Egypt’s “Open Factory” project is about to run its fourth training course giving students and graduates theoretical and practical knowledge of the textile industry. The project is an Egyptian government initiative funded by the European Union.
The project manager, Eman Ali Tharwat, told Al-Fanar Media the training course would last three months and include people already involved in this industry, as well as students and graduates.
Participants first get an introduction to professional methods for designing textile and leather products, then go through a “business incubator” stage in which they learn how to manage their own projects financially. After completing the introductory and incubator stages, the trainees can compete for European Union grants of 6,000 or 9,000 euros to start their own enterprises.
The project was meant to start two years ago but it was delayed by the Covid-19 pandemic. Its aims are to develop the textile and leather industries, raise national income and reduce Egypt’s unemployment rate.

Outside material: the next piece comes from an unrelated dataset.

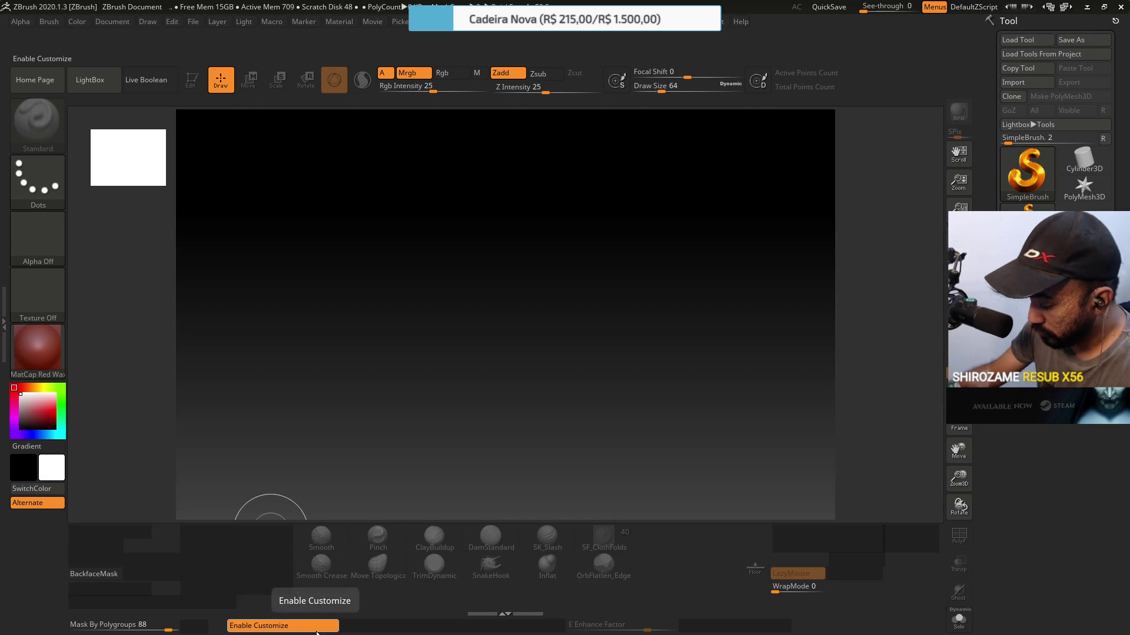
click(319, 629)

The Faculty of Computers and Artificial Intelligence at Cairo University is implementing the project in cooperation with the Egyptian Ministry of Trade and Industry, the National Research Institute, and the textile and leather industry chambers of the Federation of Egyptian Industries.
One Student’s Experience
Alaa Ibrahim, who recently graduated from the Faculty of Applied Arts at Helwan University, participated in the project late last year. The programme “changed my thoughts and my life and opened up a new path that I had not planned,” she said—a path that has involved her establishing her own project as an entrepreneur.
Participants first get an introduction to professional methods for designing textile and leather products, then go through a “business incubator” stage to learn how to manage projects financially. After that, they can compete for grants to start their own enterprises.
She told Al-Fanar Media that the training changed many concepts she had had about designing for textile industries and helped her understand how to manage a private project. It also gave her hope of winning a grant so she could establish her own textile design enterprise.
Tharwat, the project manager and a former dean of the Faculty of Computers and Artificial Intelligence at Cairo University, said the training gave students and workers in the textile and leather industries important skills which qualify them for the labour market through knowledge of competition standards and how to manage individual projects.
The training includes the basics of design, explains technical skills in practice, and teaches administrative and accounting matters through a business model so trainees can manage their own projects.
Tharwat said the project had trained 60 participants in each of its three courses. She added that the courses were completely free because of the European Union funding.
The trainees have to be between 20 and 40 years old, have some experience in the textile and leather industries, be proficient in English and computer skills, and be able to use professional design software.
Connecting Students to the Labour Market
Amira El-Shafei, dean of the Textile and Research Institute at the National Research Centre, said the project’s main objectives were to improve students’ skills and connect them to the labour market.
“We are working to train participants how to carry out an independent project technically and administratively,” she said. “Through the business incubator, the trainees learn how to manage their resources, set up a website for marketing their products, and become acquainted with market competition standards.”
The programme “changed my thoughts and my life and opened up a new path that I had not planned.”Alaa Ibrahim, A trainee who established her own textile design enterprise
Another of the organisers, Rania El-Newashy , acting head of the Clothing and Knitting Industries Research Department at the National Research Centre, pointed out that the project linked trainees with companies in a practical way through product design. This consolidates the idea of networking between the academic sector and the labour market, she said.
Fatima Nasr El-Din, an engineer and a project coordinator at the Chamber of Textile Industries, told Al-Fanar Media that the groups the training was targeting were students and graduates, to try to connect them to the labour market, and entrepreneurs already working in the textile and leather industries who want to develop their business.